• **TASK GOAL**: The expected response is a copy of every line in the entries below that includes the word "days".

• • • • •

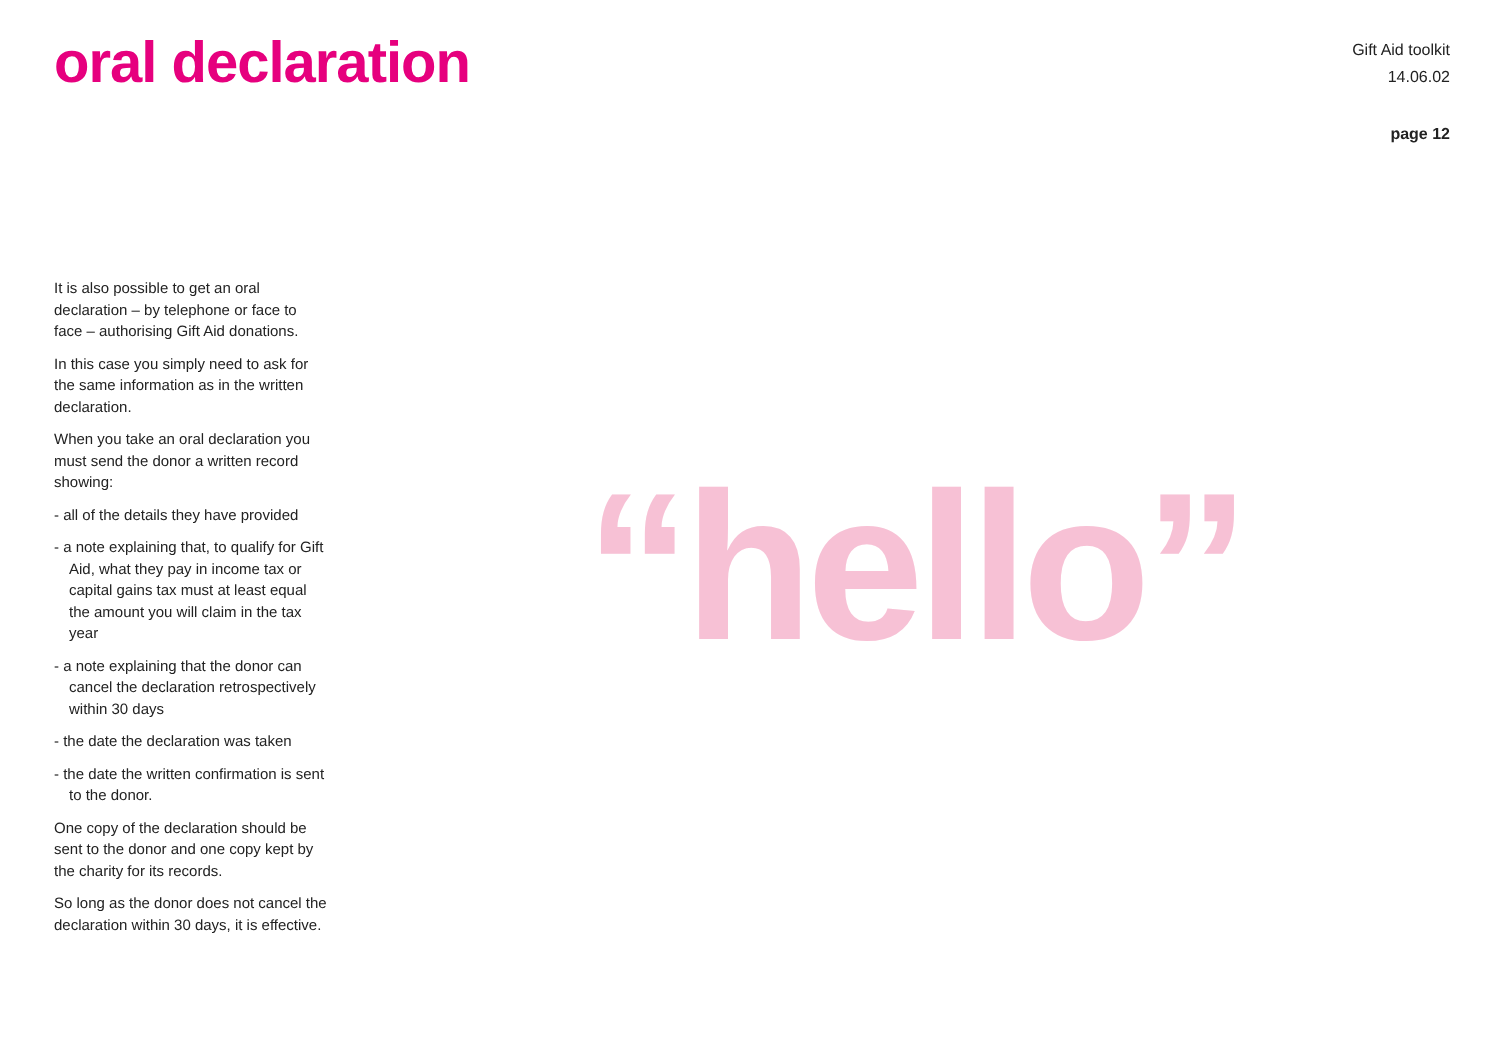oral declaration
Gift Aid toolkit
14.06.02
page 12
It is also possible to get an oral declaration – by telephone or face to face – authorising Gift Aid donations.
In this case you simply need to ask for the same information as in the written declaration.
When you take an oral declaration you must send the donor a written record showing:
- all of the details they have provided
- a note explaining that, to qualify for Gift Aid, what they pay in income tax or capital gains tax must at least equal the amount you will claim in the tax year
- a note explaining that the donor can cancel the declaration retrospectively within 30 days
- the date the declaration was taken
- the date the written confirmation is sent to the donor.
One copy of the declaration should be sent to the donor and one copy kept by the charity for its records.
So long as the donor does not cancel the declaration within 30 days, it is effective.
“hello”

• • • • •

• **FINISHED EXERCISE**:
- a note explaining that the donor can cancel the declaration retrospectively within 30 days
So long as the donor does not cancel the declaration within 30 days, it is effective.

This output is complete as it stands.